__Written problem__: Reproduce every one of the rows below verbatim, preserving each character and line break unchanged.

__The records__:
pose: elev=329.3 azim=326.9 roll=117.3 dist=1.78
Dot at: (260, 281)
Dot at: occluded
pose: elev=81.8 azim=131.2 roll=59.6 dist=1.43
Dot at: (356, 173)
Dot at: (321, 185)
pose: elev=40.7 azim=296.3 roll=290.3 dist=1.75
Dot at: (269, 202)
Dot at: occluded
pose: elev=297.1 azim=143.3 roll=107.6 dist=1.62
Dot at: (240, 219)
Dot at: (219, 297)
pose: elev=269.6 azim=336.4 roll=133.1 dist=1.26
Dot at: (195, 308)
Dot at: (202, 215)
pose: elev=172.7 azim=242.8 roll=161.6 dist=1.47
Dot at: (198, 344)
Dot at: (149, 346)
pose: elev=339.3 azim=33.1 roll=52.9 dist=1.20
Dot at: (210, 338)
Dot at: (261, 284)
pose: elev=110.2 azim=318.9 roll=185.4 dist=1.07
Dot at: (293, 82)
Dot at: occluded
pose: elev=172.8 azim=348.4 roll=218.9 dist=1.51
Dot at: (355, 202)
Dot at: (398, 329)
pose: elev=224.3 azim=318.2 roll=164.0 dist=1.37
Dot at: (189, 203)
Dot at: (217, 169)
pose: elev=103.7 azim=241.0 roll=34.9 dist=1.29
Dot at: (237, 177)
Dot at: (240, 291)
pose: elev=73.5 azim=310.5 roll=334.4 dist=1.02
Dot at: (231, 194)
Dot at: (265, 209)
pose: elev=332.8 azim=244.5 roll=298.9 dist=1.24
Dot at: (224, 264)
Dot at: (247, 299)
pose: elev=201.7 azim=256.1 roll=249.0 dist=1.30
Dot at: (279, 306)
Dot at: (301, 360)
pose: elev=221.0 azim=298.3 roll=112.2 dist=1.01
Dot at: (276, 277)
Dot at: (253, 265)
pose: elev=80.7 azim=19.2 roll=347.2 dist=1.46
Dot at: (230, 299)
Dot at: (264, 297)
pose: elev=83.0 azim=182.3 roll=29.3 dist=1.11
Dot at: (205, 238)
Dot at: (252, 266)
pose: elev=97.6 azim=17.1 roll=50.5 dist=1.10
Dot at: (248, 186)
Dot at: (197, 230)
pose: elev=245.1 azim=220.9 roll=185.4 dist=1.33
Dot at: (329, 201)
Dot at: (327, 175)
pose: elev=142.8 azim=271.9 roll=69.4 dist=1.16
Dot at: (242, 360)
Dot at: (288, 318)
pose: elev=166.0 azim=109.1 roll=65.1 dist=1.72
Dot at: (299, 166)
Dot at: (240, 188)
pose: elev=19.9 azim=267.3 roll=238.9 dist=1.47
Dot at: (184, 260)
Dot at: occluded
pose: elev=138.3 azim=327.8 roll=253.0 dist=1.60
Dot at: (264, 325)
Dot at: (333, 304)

__Exercise result__:
pose: elev=329.3 azim=326.9 roll=117.3 dist=1.78
Dot at: (260, 281)
Dot at: occluded
pose: elev=81.8 azim=131.2 roll=59.6 dist=1.43
Dot at: (356, 173)
Dot at: (321, 185)
pose: elev=40.7 azim=296.3 roll=290.3 dist=1.75
Dot at: (269, 202)
Dot at: occluded
pose: elev=297.1 azim=143.3 roll=107.6 dist=1.62
Dot at: (240, 219)
Dot at: (219, 297)
pose: elev=269.6 azim=336.4 roll=133.1 dist=1.26
Dot at: (195, 308)
Dot at: (202, 215)
pose: elev=172.7 azim=242.8 roll=161.6 dist=1.47
Dot at: (198, 344)
Dot at: (149, 346)
pose: elev=339.3 azim=33.1 roll=52.9 dist=1.20
Dot at: (210, 338)
Dot at: (261, 284)
pose: elev=110.2 azim=318.9 roll=185.4 dist=1.07
Dot at: (293, 82)
Dot at: occluded
pose: elev=172.8 azim=348.4 roll=218.9 dist=1.51
Dot at: (355, 202)
Dot at: (398, 329)
pose: elev=224.3 azim=318.2 roll=164.0 dist=1.37
Dot at: (189, 203)
Dot at: (217, 169)
pose: elev=103.7 azim=241.0 roll=34.9 dist=1.29
Dot at: (237, 177)
Dot at: (240, 291)
pose: elev=73.5 azim=310.5 roll=334.4 dist=1.02
Dot at: (231, 194)
Dot at: (265, 209)
pose: elev=332.8 azim=244.5 roll=298.9 dist=1.24
Dot at: (224, 264)
Dot at: (247, 299)
pose: elev=201.7 azim=256.1 roll=249.0 dist=1.30
Dot at: (279, 306)
Dot at: (301, 360)
pose: elev=221.0 azim=298.3 roll=112.2 dist=1.01
Dot at: (276, 277)
Dot at: (253, 265)
pose: elev=80.7 azim=19.2 roll=347.2 dist=1.46
Dot at: (230, 299)
Dot at: (264, 297)
pose: elev=83.0 azim=182.3 roll=29.3 dist=1.11
Dot at: (205, 238)
Dot at: (252, 266)
pose: elev=97.6 azim=17.1 roll=50.5 dist=1.10
Dot at: (248, 186)
Dot at: (197, 230)
pose: elev=245.1 azim=220.9 roll=185.4 dist=1.33
Dot at: (329, 201)
Dot at: (327, 175)
pose: elev=142.8 azim=271.9 roll=69.4 dist=1.16
Dot at: (242, 360)
Dot at: (288, 318)
pose: elev=166.0 azim=109.1 roll=65.1 dist=1.72
Dot at: (299, 166)
Dot at: (240, 188)
pose: elev=19.9 azim=267.3 roll=238.9 dist=1.47
Dot at: (184, 260)
Dot at: occluded
pose: elev=138.3 azim=327.8 roll=253.0 dist=1.60
Dot at: (264, 325)
Dot at: (333, 304)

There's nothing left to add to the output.